Work item: Update the lines from the first of the rows down to and including the one that contains "seus tutores.", changing "musculoso" to "forte" and leaving all other text unchanged. Do not include the pictures.

Content starts

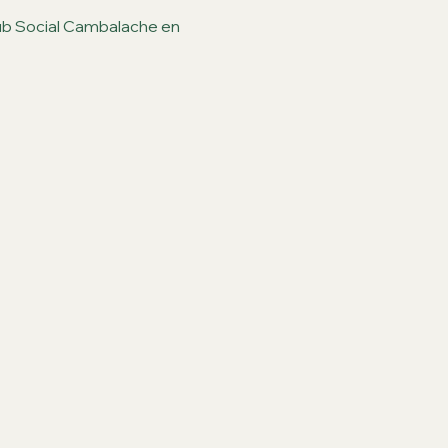
lub Social Cambalache en 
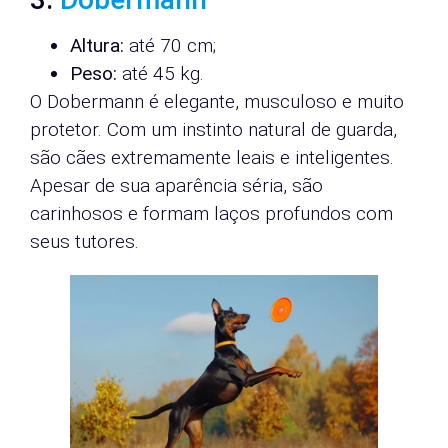
Altura:
até 70 cm;
Peso:
até 45 kg.
O Dobermann é elegante, musculoso e muito
protetor. Com um instinto natural de guarda,
são cães extremamente leais e inteligentes.
Apesar de sua aparência séria, são
carinhosos e formam laços profundos com
seus tutores.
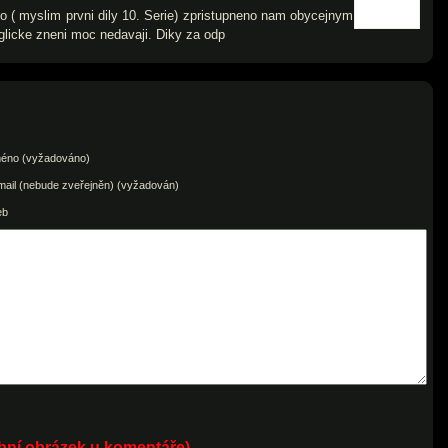
o ( myslim prvni dily 10. Serie) zpristupneno nam obycejnym
nglicke zneni moc nedavaji. Diky za odp
éno (vyžadováno)
mail (nebude zveřejněn) (vyžadován)
eb
obní obrázek u komentáře)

Content ends

Your response:
lub Social Cambalache en 
Altura:
até 70 cm;
Peso:
até 45 kg.
O Dobermann é elegante, forte e muito
protetor. Com um instinto natural de guarda,
são cães extremamente leais e inteligentes.
Apesar de sua aparência séria, são
carinhosos e formam laços profundos com
seus tutores.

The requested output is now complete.